I am reading the John Lee's Introduction to Riemannian manifolds, proof of proposition 11.3. and stuck at some statement. I think that it is first time to see this kind of pattern (?) ..
Proposition 11.3. Suppose $(M,g)$ is a Riemannian manifold, $U\subseteq M$ is a normal neighborhood of $p\in M$, and $r$ is the radial distance function on $U$. Then $g$ has constant sectional curvature $c$ on $U$ if and only if the following formula holds at all points of $U – \{p\}$ :
$$ \mathcal{H}_r = \frac{s_c'(r)}{s_c(r)}\pi_r, \tag{11.6}$$
where $s_c$ is defined by $(10.8)$, and for each $q\in U-\{p\}$, $\pi_r : T_qM \to T_qM$ is the orthogonal projection onto the tangent space of the level set of $r$ (equivalently, onto the orthogonal complement of $\partial|_q$).

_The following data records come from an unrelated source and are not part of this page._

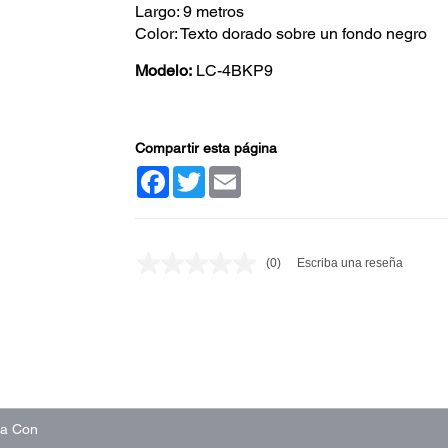
Largo: 9 metros
Color: Texto dorado sobre un fondo negro
Modelo:
LC-4BKP9
Compartir esta página
Facebook
Twitter
Email
(0)
Escriba una reseña
Sin
puntuación.
Enlace
en
la
misma
página.
na Con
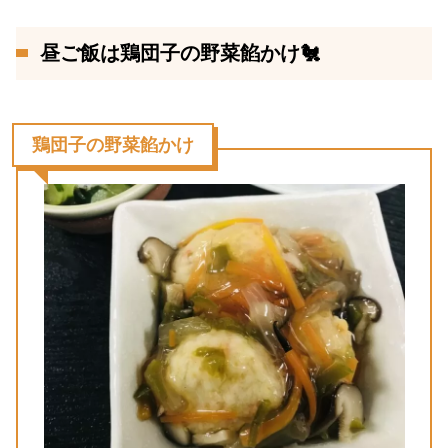
昼ご飯は鶏団子の野菜餡かけ🐔
鶏団子の野菜餡かけ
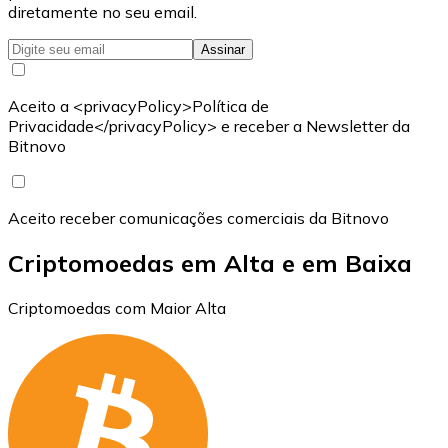
diretamente no seu email.
Assinar
Aceito a <privacyPolicy>Política de
Privacidade</privacyPolicy> e receber a Newsletter da
Bitnovo
Aceito receber comunicações comerciais da Bitnovo
Criptomoedas em Alta e em Baixa
Criptomoedas com Maior Alta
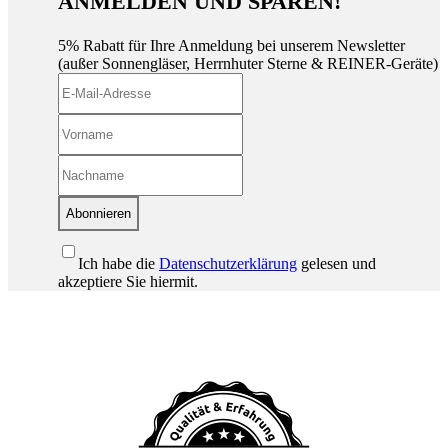
ANMELDEN UND SPAREN!
5% Rabatt für Ihre Anmeldung bei unserem Newsletter
(außer Sonnengläser, Herrnhuter Sterne & REINER-Geräte)
Abonnieren
Ich habe die
Datenschutzerklärung
gelesen und
akzeptiere Sie hiermit.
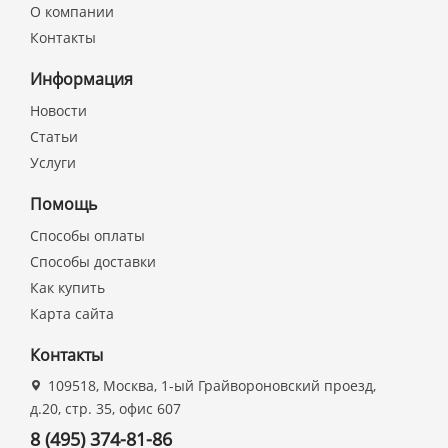
О компании
Контакты
Информация
Новости
Статьи
Услуги
Помощь
Способы оплаты
Способы доставки
Как купить
Карта сайта
Контакты
109518, Москва, 1-ый Грайвороновский проезд,
д.20, стр. 35, офис 607
8 (495) 374-81-86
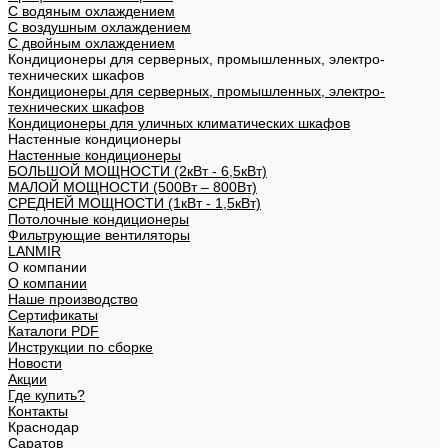
С водяным охлаждением
С воздушным охлаждением
С двойным охлаждением
Кондиционеры для серверных, промышленных, электро-
технических шкафов
Кондиционеры для серверных, промышленных, электро-
технических шкафов
Кондиционеры для уличных климатических шкафов
Настенные кондиционеры
Настенные кондиционеры
БОЛЬШОЙ МОЩНОСТИ (2кВт - 6,5кВт)
МАЛОЙ МОЩНОСТИ (500Вт – 800Вт)
СРЕДНЕЙ МОЩНОСТИ (1кВт - 1,5кВт)
Потолочные кондиционеры
Фильтрующие вентиляторы
LANMIR
О компании
О компании
Наше производство
Сертификаты
Каталоги PDF
Инструкции по сборке
Новости
Акции
Где купить?
Контакты
Краснодар
Саратов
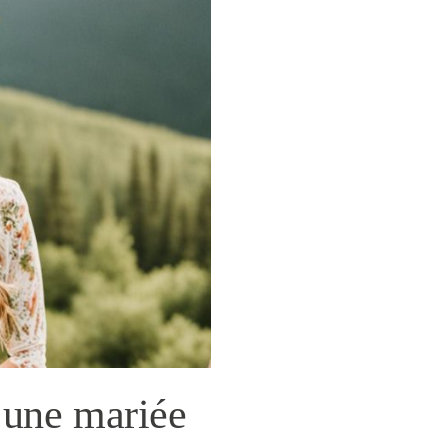
 une mariée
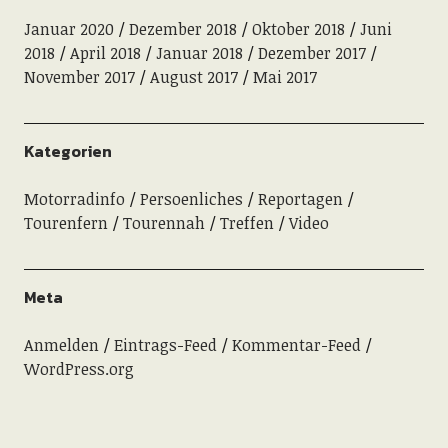
Januar 2020
Dezember 2018
Oktober 2018
Juni
2018
April 2018
Januar 2018
Dezember 2017
November 2017
August 2017
Mai 2017
Kategorien
Motorradinfo
Persoenliches
Reportagen
Tourenfern
Tourennah
Treffen
Video
Meta
Anmelden
Eintrags-Feed
Kommentar-Feed
WordPress.org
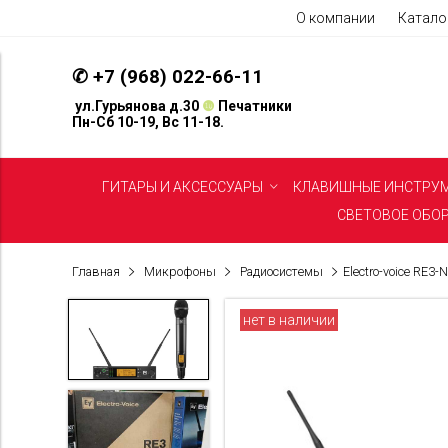
О компании
Катало
✆
+7 (968) 022-66-11
ул.Гурьянова д.30
❿
Печатники
Пн-Сб 10-19, Вс 11-18.
ГИТАРЫ И АКСЕССУАРЫ
КЛАВИШНЫЕ ИНСТРУ
СВЕТОВОЕ ОБО
Главная
Микрофоны
Радиосистемы
Electro-voice RE
нет в наличии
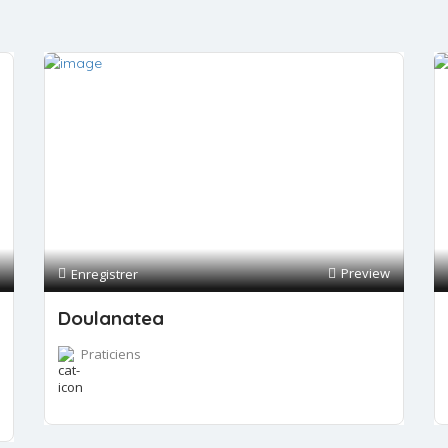
Preview
Enregistrer
Doulanatea
Praticiens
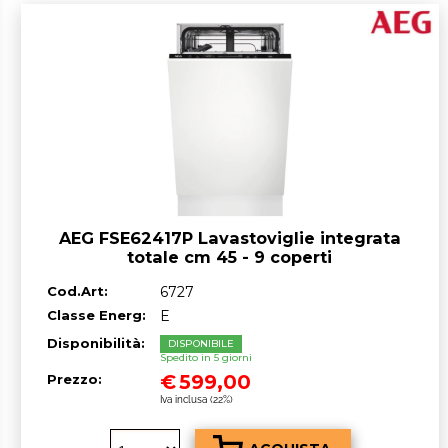
AEG FSE62417P Lavastoviglie integrata
totale cm 45 - 9 coperti
Cod.Art:
6727
Classe Energ:
E
Disponibilità:
DISPONIBILE
Spedito in 5 giorni
€
599,00
Prezzo:
Iva inclusa (22%)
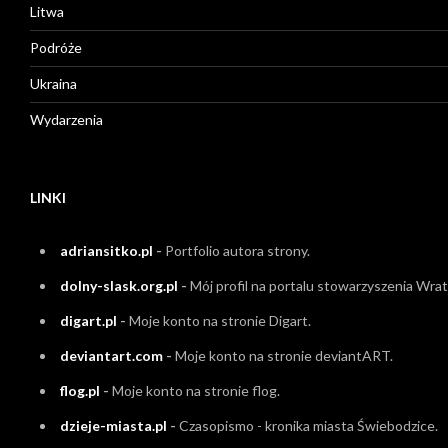
Litwa
Podróże
Ukraina
Wydarzenia
LINKI
adriansitko.pl
-
Portfolio autora strony.
dolny-slask.org.pl
-
Mój profil na portalu stowarzyszenia Wrati
digart.pl
-
Moje konto na stronie Digart.
deviantart.com
-
Moje konto na stronie deviantART.
flog.pl
-
Moje konto na stronie flog.
dzieje-miasta.pl
-
Czasopismo - kronika miasta Świebodzice.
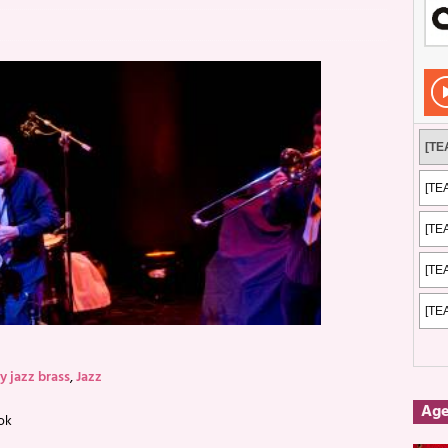
Rockeros certificados
ENTREVISTAS
dis: 2 de mayo de 2026 en Fuengirola
FOTOS
dis: Su ‘aullido’ retumbó ferozmente en Fuengirola.
REPORTAJES
s: La historia de Nintendo Vol. 2
PUBLICACIONES
y jazz brass
,
Jazz
Ag
ok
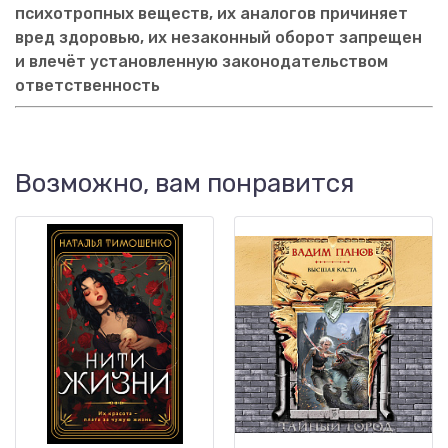
психотропных веществ, их аналогов причиняет
вред здоровью, их незаконный оборот запрещен
и влечёт установленную законодательством
ответственность
Возможно, вам понравится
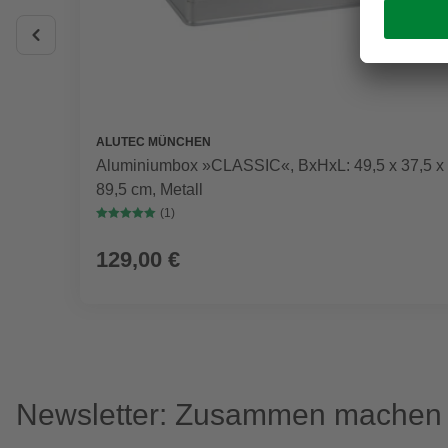
ALUTEC MÜNCHEN
Aluminiumbox »CLASSIC«, BxHxL: 49,5 x 37,5 x
89,5 cm, Metall
(1)
129,00 €
Newsletter: Zusammen machen w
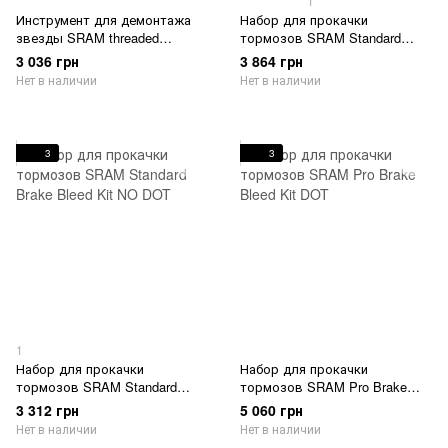
1
Инструмент для демонтажа
Набор для прокачки
звезды SRAM threaded
тормозов SRAM Standard
chainring removal tool –
Brake Bleed Kit DOT
3 036 грн
3 864 грн
including back-up pin (for XX D1
Нет в наличии
Нет в наличии
/XXSL D1 PowerMeters with
thread mount rings)
(00.6218.042.000)
3
3
1
Набор для прокачки
Набор для прокачки
тормозов SRAM Standard
тормозов SRAM Pro Brake
Brake Bleed Kit NO DOT
Bleed Kit DOT
3 312 грн
5 060 грн
Нет в наличии
Нет в наличии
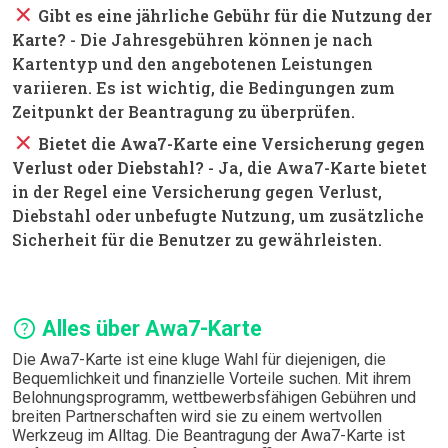
close
Gibt es eine jährliche Gebühr für die Nutzung der
Karte?
- Die Jahresgebühren können je nach
Kartentyp und den angebotenen Leistungen
variieren. Es ist wichtig, die Bedingungen zum
Zeitpunkt der Beantragung zu überprüfen.
close
Bietet die Awa7-Karte eine Versicherung gegen
Verlust oder Diebstahl?
- Ja, die Awa7-Karte bietet
in der Regel eine Versicherung gegen Verlust,
Diebstahl oder unbefugte Nutzung, um zusätzliche
Sicherheit für die Benutzer zu gewährleisten.
help
Alles über Awa7-Karte
Die Awa7-Karte ist eine kluge Wahl für diejenigen, die
Bequemlichkeit und finanzielle Vorteile suchen. Mit ihrem
Belohnungsprogramm, wettbewerbsfähigen Gebühren und
breiten Partnerschaften wird sie zu einem wertvollen
Werkzeug im Alltag. Die Beantragung der Awa7-Karte ist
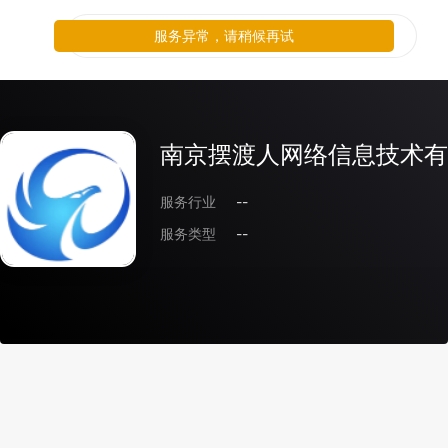
服务异常，请稍候再试
南京摆渡人网络信息技术有
服务行业
--
服务类型
--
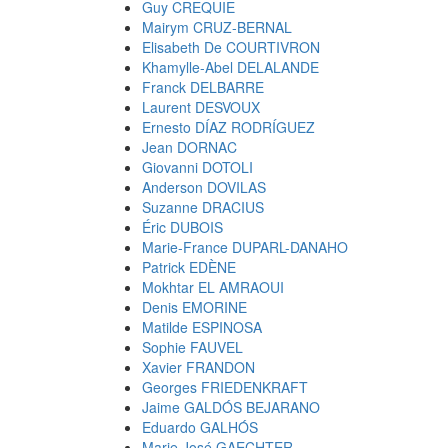
Guy CREQUIE
Mairym CRUZ-BERNAL
Elisabeth De COURTIVRON
Khamylle-Abel DELALANDE
Franck DELBARRE
Laurent DESVOUX
Ernesto DÍAZ RODRÍGUEZ
Jean DORNAC
Giovanni DOTOLI
Anderson DOVILAS
Suzanne DRACIUS
Éric DUBOIS
Marie-France DUPARL-DANAHO
Patrick EDÈNE
Mokhtar EL AMRAOUI
Denis EMORINE
Matilde ESPINOSA
Sophie FAUVEL
Xavier FRANDON
Georges FRIEDENKRAFT
Jaime GALDÓS BEJARANO
Eduardo GALHÓS
Marie José GAECHTER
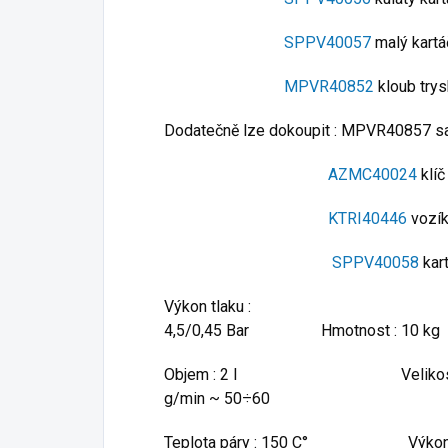
SPPV40057
malý kart
MPVR40852
kloub try
Dodatečně lze dokoupit : MPVR40857 sa
AZMC40024
klíč
KTRI40446
vozí
SPPV40058
kar
Výkon tlaku :
4,5/0,45 Bar Hmotnost : 10 kg
Objem : 2 l Velikost : 4
g/min ~ 50÷60
Teplota páry : 150 C° Výkon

Proof. $ \Rightarrow)$ (Omitted..) We accept this direction.
$ \Leftarrow)$ Conversely, suppose $\mathcal{H}_r$ is given by $(11.6)$. Let $\gamma$ be a radial geodesic starting at $p$, and let $J$ be a normal Jacobi field along $\gamma$ that vanishes at $t=0$. By Proposition 11.2, $D_tJ(t) = \mathcal{H}_rJ(t)=s_c'(t)J(t)/s_c(t)$. A straightforward computation then shows that $s_c(t)^{-1}J(t)$ is parallel along $\gamma$. Thus we can write every such Jacobi field in the form $J(t)=ks_c(t)E(t)$ for some constant $k$ and some parallel unit normal vector field $E$ along $\gamma$. Proceeding exactly as in the proof of Theorem $10.14$, we conclude that $g$ is given by formula $(10.17)$ in these coordinates, and therefore has constant sectional curvature $c$. QED.
If needed, I will upload more information about involving notations, theorems etc.. more in detail. I don't understand the bold statement. How can we find such constant $k$ and parallel unit normal $E$ along $\gamma$? It seems like it could work, but I'm not sure how can we find that precisely
Can anyone help?
Best Answer
The vector field $V(t) = s_c(t)^{-1}J(t)$ satisfies $D_t V(t) = 0$ (this is the definition of being parallel along the underlying geodesic). In particular, it has constant norm: indeed, $\frac{d}{dt}\|V(t)\|^2 = 2 \langle D_tV(t),V(t)\rangle = 0$. Let $k = \|V(t)\|\geqslant 0$ be this constant, and assume that $k >0$. Define $E(t) = \frac{1}{k}V(t)$, which is then a unit vector field, parallel along the underlying geodesic. Then by definition, $V(t) = kE(t)$. This is still true if $k = 0$. Hence, $J(t) = ks_c(t)E(t)$ for some constant $k \geqslant 0$ and $E(t)$ unit parallel vector field along the underlying geodesic.